When a customer asks a simple question, providing an overly detailed answer is counterproductive. This "waterboarding by help" frustrates the buyer, who just wants their specific problem addressed. At best it wastes time; at worst, it actively convinces them not to purchase.
Instead of leading a call with a deck, treat sales materials as a tool of last resort. When a customer struggles to articulate their problem, use a specific slide to provide structure or options. This keeps the focus on a two-way conversation and discovery, not a one-way pitch.
Founders often believe leading with their mission will attract customers. This approach is counterproductive, turning the sales call into a "weird moralizing lecture." Customers care about their own problems and to-do lists, not the seller's "why," making this approach ineffective and often annoying.

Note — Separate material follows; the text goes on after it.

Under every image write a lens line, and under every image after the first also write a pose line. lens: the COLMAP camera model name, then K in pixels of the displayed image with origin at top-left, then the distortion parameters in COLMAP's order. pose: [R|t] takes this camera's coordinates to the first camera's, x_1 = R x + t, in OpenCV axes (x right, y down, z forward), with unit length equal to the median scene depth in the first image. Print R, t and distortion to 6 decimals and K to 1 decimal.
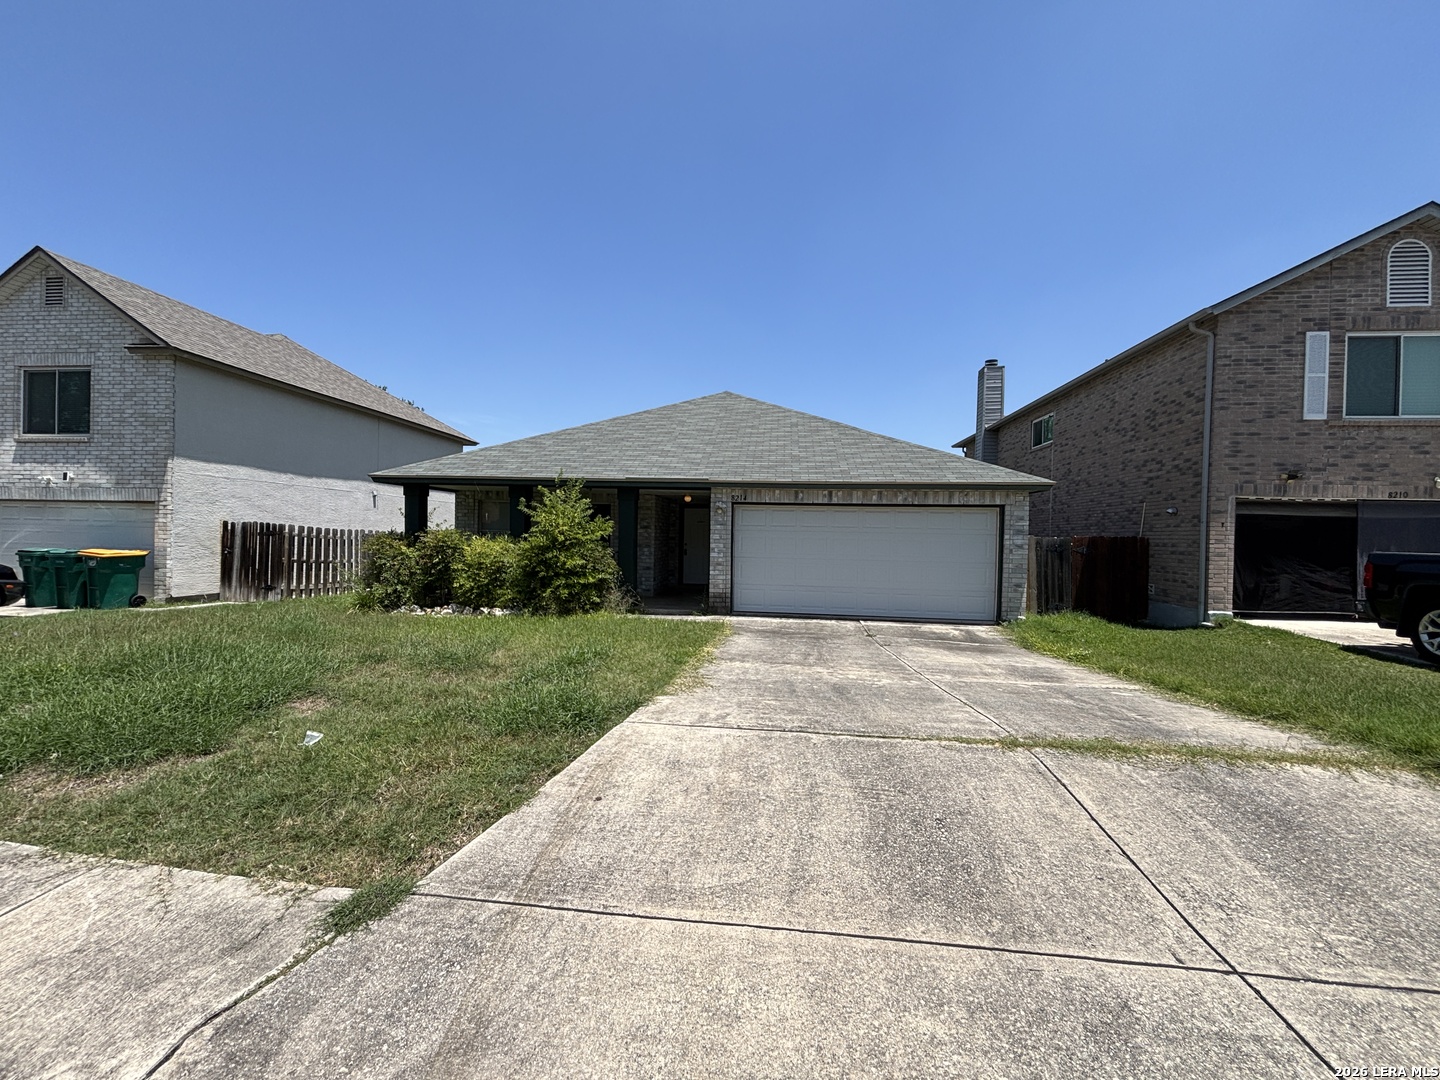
lens RADIAL K [[587.1, 0, 720.5], [0, 587.1, 540.4], [0, 0, 1]] dist [0.002914, 0.000941]
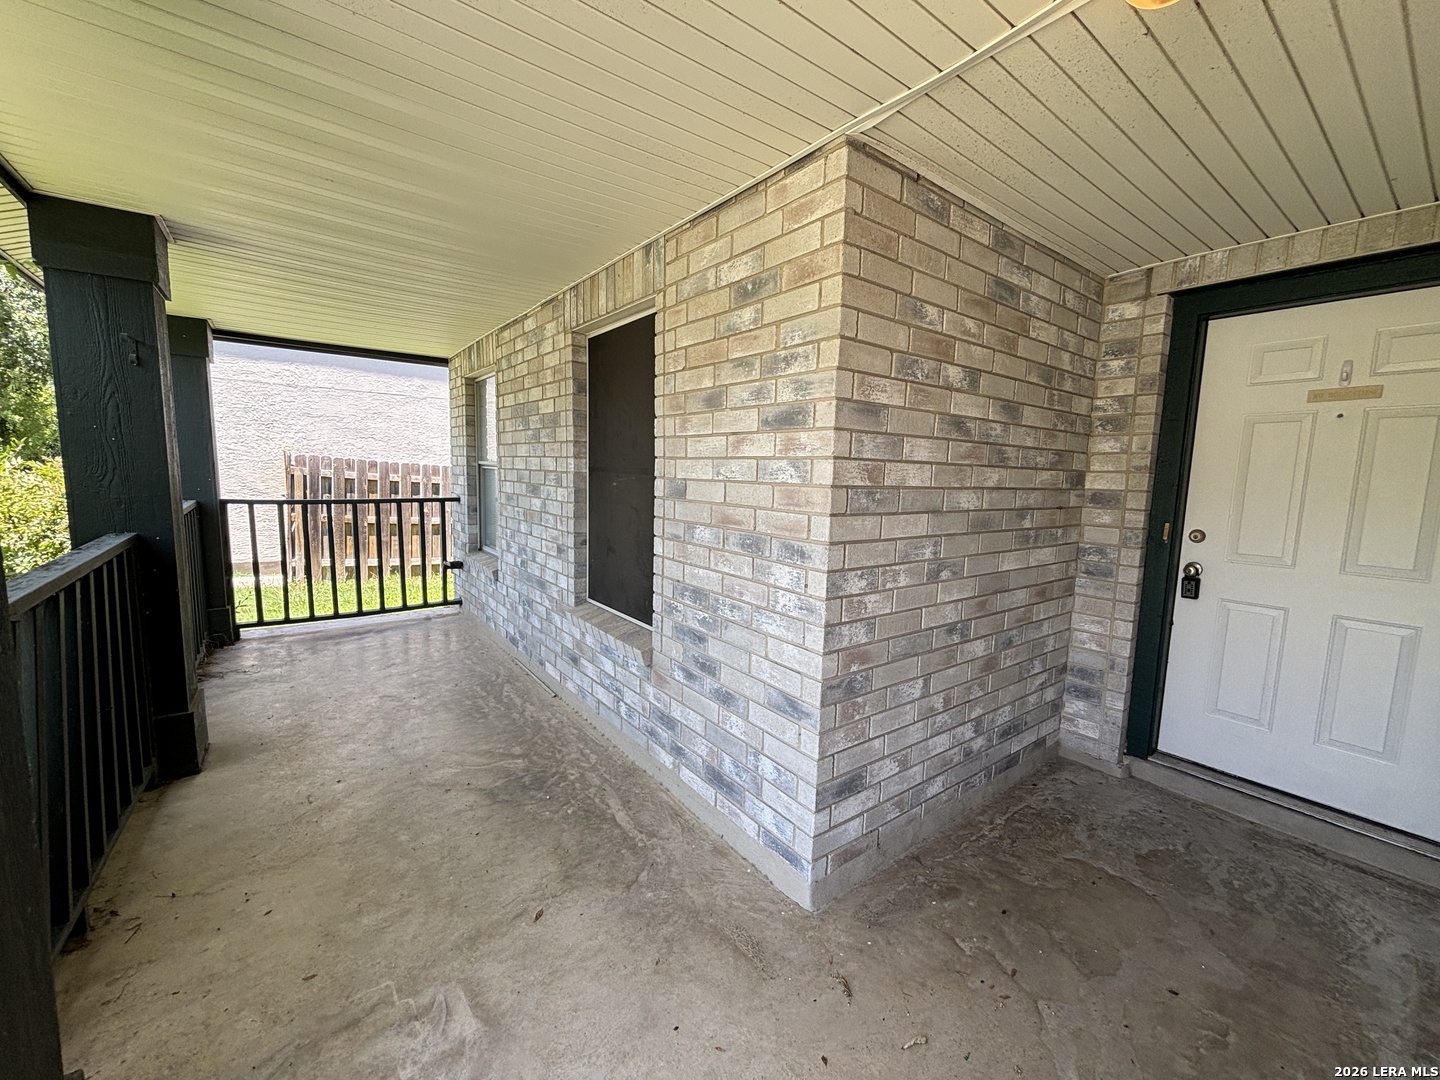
lens RADIAL K [[587.1, 0, 720.5], [0, 587.1, 540.4], [0, 0, 1]] dist [0.002914, 0.000941]
pose [[0.688497, 0.080510, -0.720757, -0.034546], [-0.017768, 0.995393, 0.094215, -0.006186], [0.725022, -0.052060, 0.686756, 0.875887]]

Founders often try to prove their value in a sales call by offering free advice or workshops. This "helpful" approach usually fails because it ignores the customer's specific, often simple, questions for taking the call in the first place. It provides answers to questions they never asked, causing frustration.
When sales calls feel positive but result in ghosting, founders often blame a lack of urgency. The real problem is usually a flawed conversational approach. These "polite train wrecks" feel good in the moment but fail to address the customer's core needs, leading to a misdiagnosis of why the sale failed.

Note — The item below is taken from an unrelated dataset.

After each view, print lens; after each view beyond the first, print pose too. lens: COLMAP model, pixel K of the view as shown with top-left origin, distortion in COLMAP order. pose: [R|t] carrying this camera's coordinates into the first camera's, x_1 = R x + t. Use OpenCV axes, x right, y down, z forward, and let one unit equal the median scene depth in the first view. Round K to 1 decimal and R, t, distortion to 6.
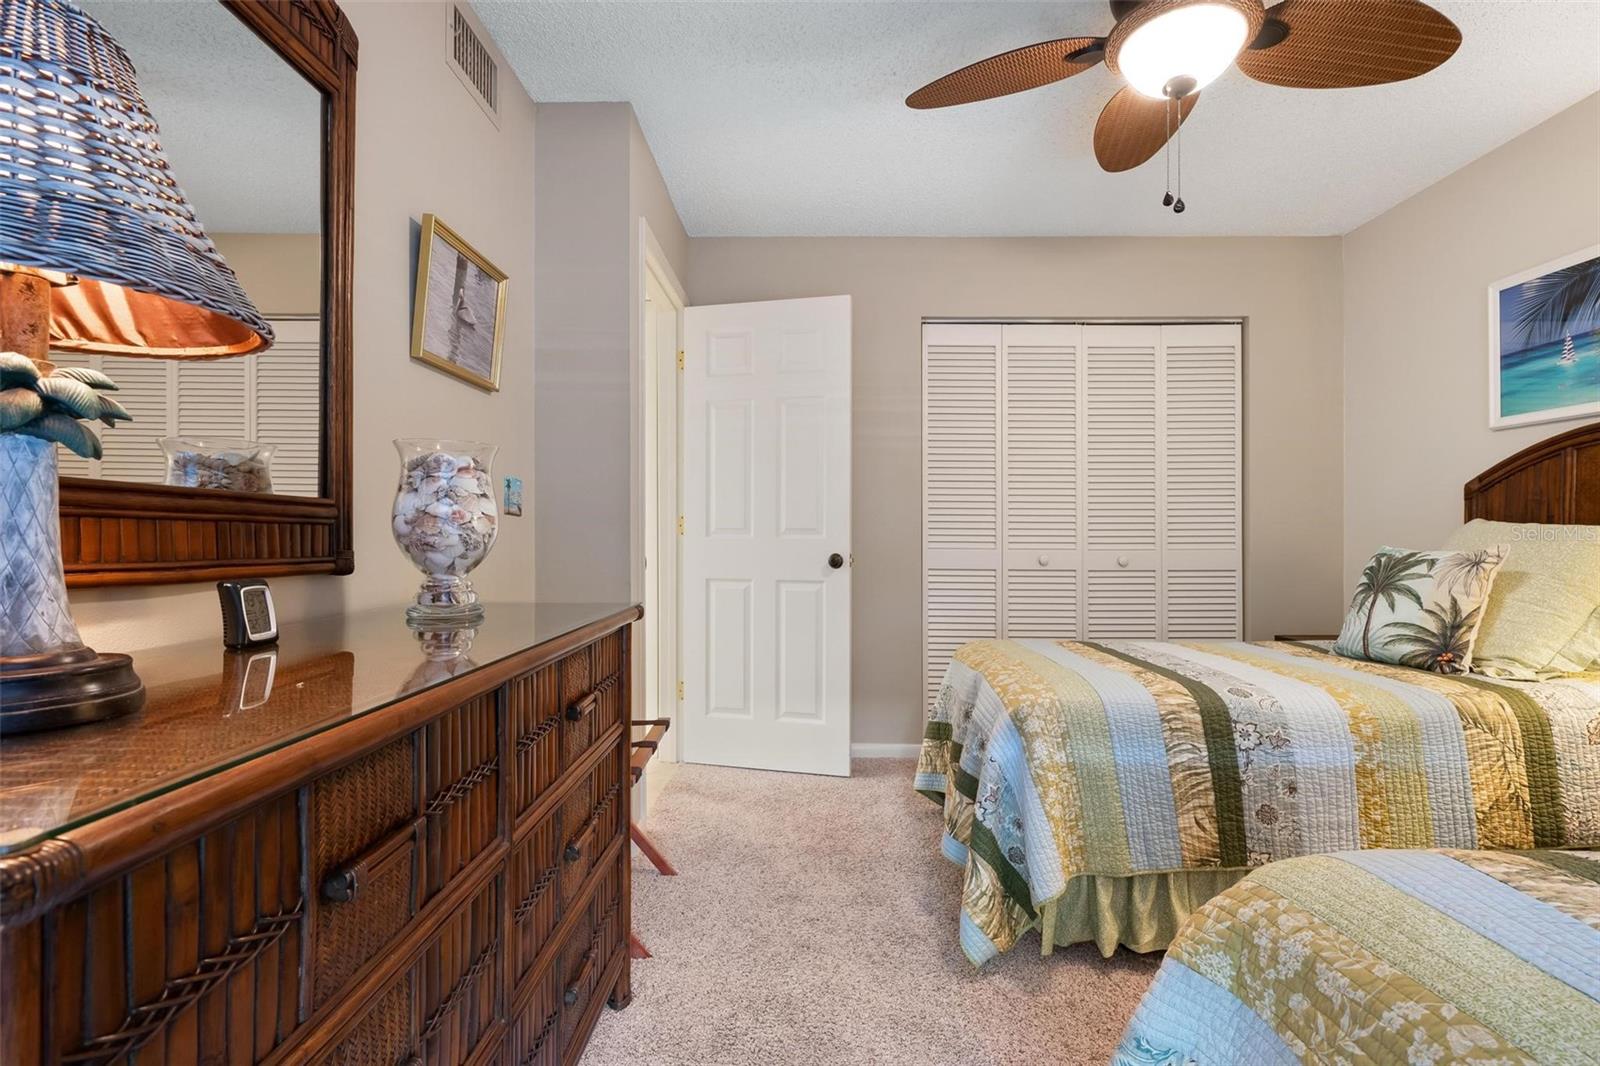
lens RADIAL K [[709.8, 0, 799.5], [0, 709.8, 536.5], [0, 0, 1]] dist [0.002941, -0.002255]
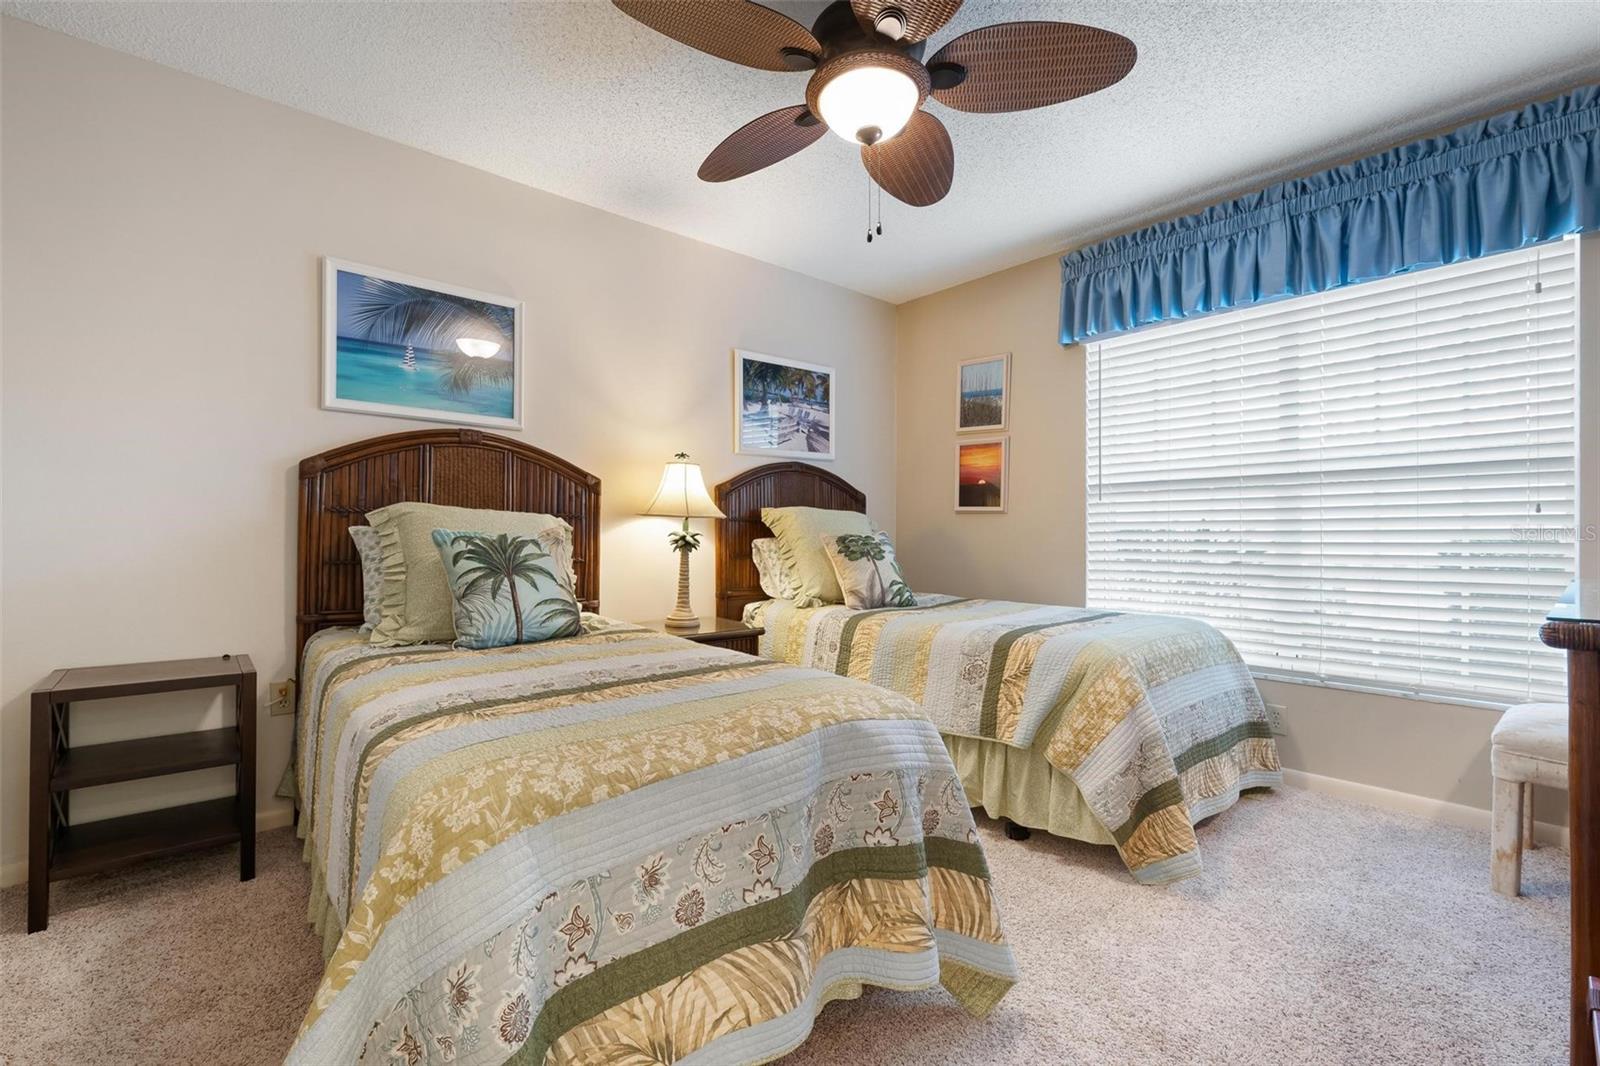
lens RADIAL K [[709.8, 0, 802.0], [0, 709.8, 531.7], [0, 0, 1]] dist [0.002941, -0.002255]
pose [[-0.663209, -0.000276, 0.748434, -0.194568], [-0.006120, 0.999968, -0.005054, 0.019681], [-0.748409, -0.007933, -0.663190, 1.302222]]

The desire to appear intelligent causes founders to avoid simple questions and instead anticipate needs. This leads to incorrect assumptions. Asking basic, even "stupid," questions like "Why did you take this call?" is the key to understanding the customer's real needs and ultimately closing the deal.
A successful sales call is not about pitching; it's about asking two simple questions: "Why did you take this call?" and "What do you hope to get out of it?" The entire conversation should be structured around the customer's answers, rendering any pre-planned agenda secondary and potentially counterproductive.